You don't have to take a pastry course, or spend all your waking hours with flour on your hands, to make cookies that are pretty to look at.
Gina Vandermeer, owner of The Sassy Little Bakeshop (www.sassylittlebakeshop.com), offers these tips for getting your frosted cut-out cookies looking picture perfect.
1. Practice. Vandermeer stresses that it took her countless hours to perfect her technique with pastry bags, brushes and knives. Keep in mind that your first efforts will look amateurish, and build from there. "If you enjoy it, go to the classes" offered at supermarkets and craft stores and through community education, she said. "It took me a while to really get my technique down."
2. Equipment and supplies. You don't need much in the way of expensive kitchen appliances, but consider investing in some good-sized vials of food coloring, decent pastry tips and tubs of sanding sugar at a craft store or a bakery supply outlet, Vandermeer recommended. That way you won't always be buying small sizes at the grocery. She also recommended meringue powder instead of using real eggs in your royal icing; such powder can be found at craft stores and bakery outlets.

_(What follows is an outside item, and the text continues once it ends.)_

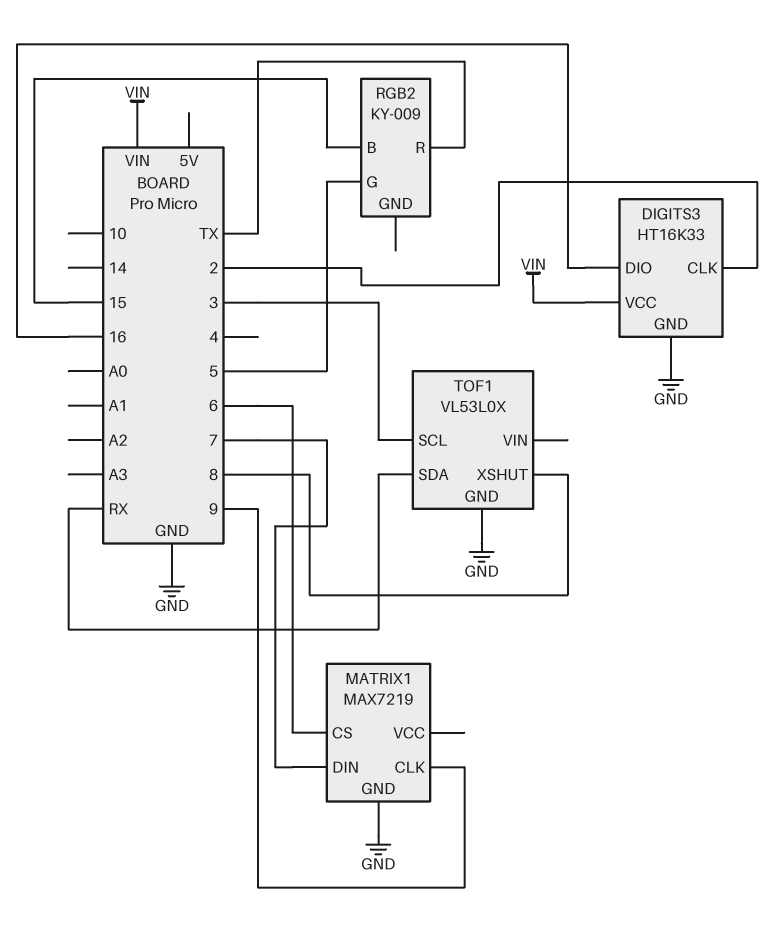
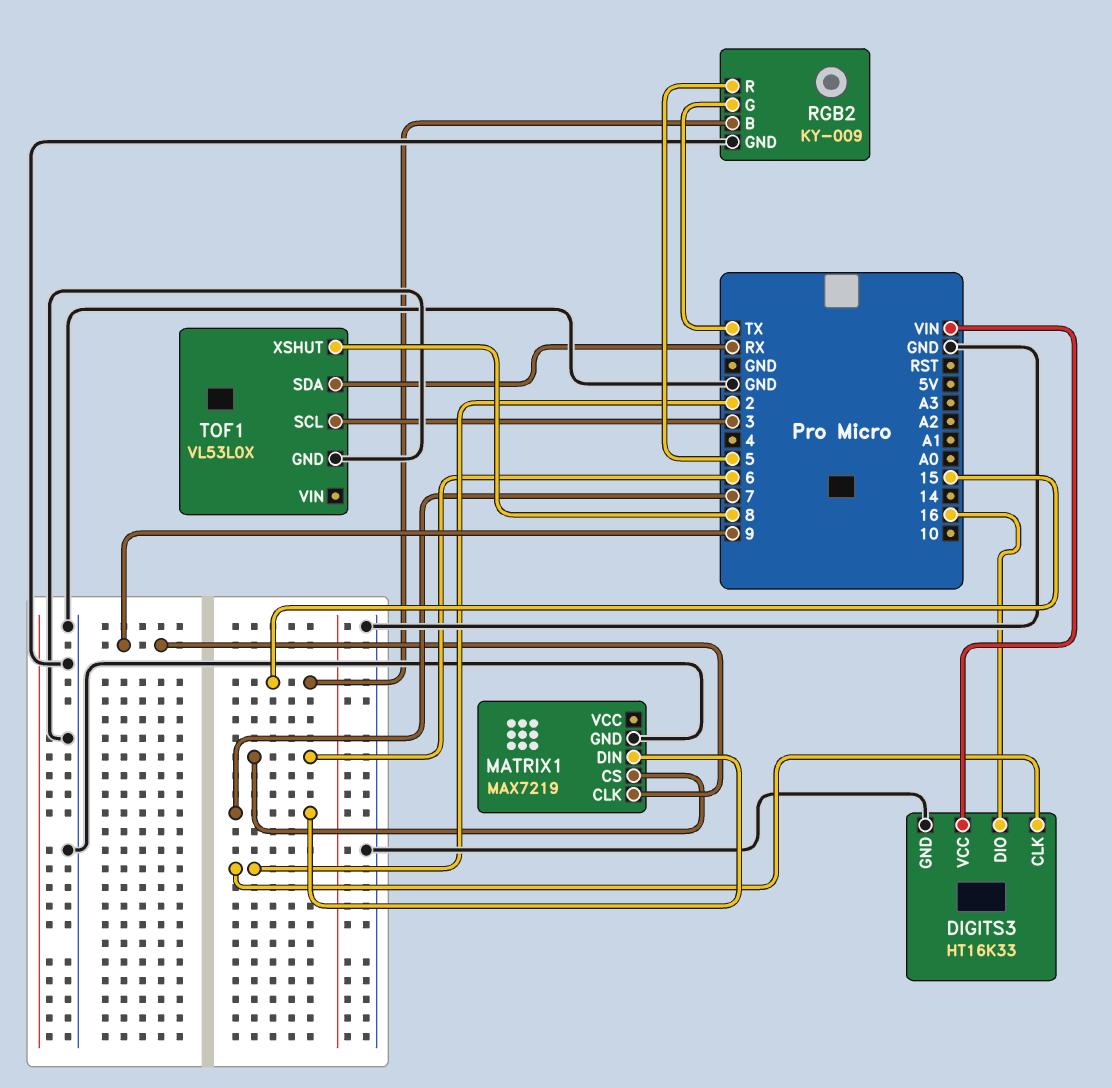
RGB2 pin G: 5 -> TX
RGB2 pin GND: none -> GND
RGB2 pin R: TX -> 5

3. Make neat edges. A big way to separate your cut-out cookies from the work of most home bakers is to frost them in a two-step process, Vandermeer said. The first day, ice your cookies around the edges with a piped-on border of the color you will be using to fill them in. Then, after a day or so, fill in the center of the cookie area using a knife, not a tube or bag, she said. "That way the icing doesn't run over the sides," Vandermeer said. Final touches like sugar crystals, glitter or pearls go on as a final step, when the second-coat icing is still wet, she said.
4. Good bags on the cheap. You'll save time, money and hassle if you make your own pastry "bags" by twisting waxed paper or parchment into a tube, Vandermeer advised. "That way you can just throw them out when you are done," she said. "You don't have to wash out the bags."